Don’t worry if you don’t like to count your breathing in seconds or in terms of strides. The most important factor to remember is to keep your breathing deep and regular. Practice belly breathing when you are not running and also when you are running at a slow pace so that it becomes automatic, recommends Earl W. Fee in “The Complete Guide to Running.” While you want to maintain control of your breathing, it needs to feel natural instead of forced, advise “Ultimate Training” authors Gary Null and Howard Robins.
As you tire, concentrate on getting as much carbon dioxide out of your body as you can. Exhale with a huff via your mouth, similar to blowing out a candle. Also, use your breathing rhythm to control how hard you are working.
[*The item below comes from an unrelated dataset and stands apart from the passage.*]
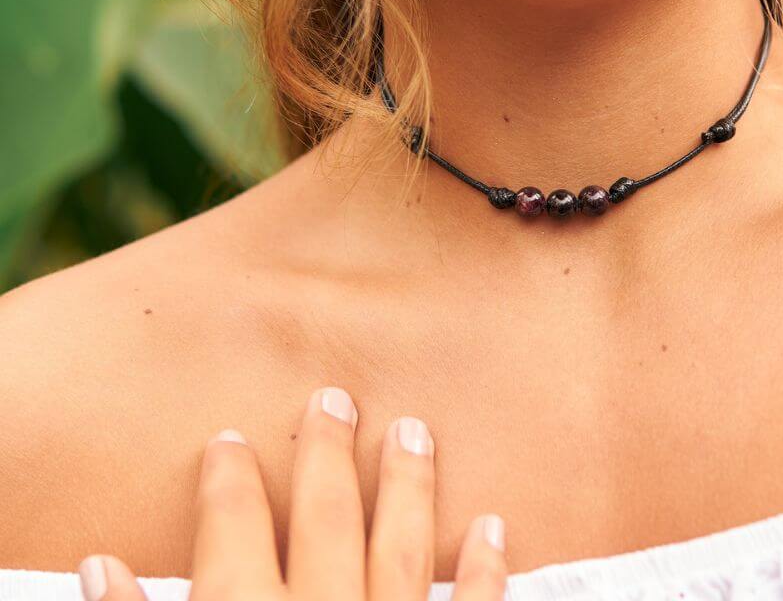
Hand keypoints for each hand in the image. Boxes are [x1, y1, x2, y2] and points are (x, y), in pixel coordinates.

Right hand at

While many guides recommend breathing in via your nose, most runners are mouth breathers or combination nose-and-mouth breathers because it’s impossible to take in enough oxygen breathing solely via your nose, says Stephen M. Pribut, American Academy of Podiatric Sports Medicine executive board director in the 2002 article, “Running Style.”
The area you run in will affect your breathing. Choose parks and areas with foliage over polluted urban environments. In just 30 minutes, running in a polluted environment with lots of automobile traffic can cause the same damage that a half-pack of cigarettes does in terms of carbon monoxide and other pollutants entering your body, Null and Robins say. Run during the daytime when oxygen levels are higher.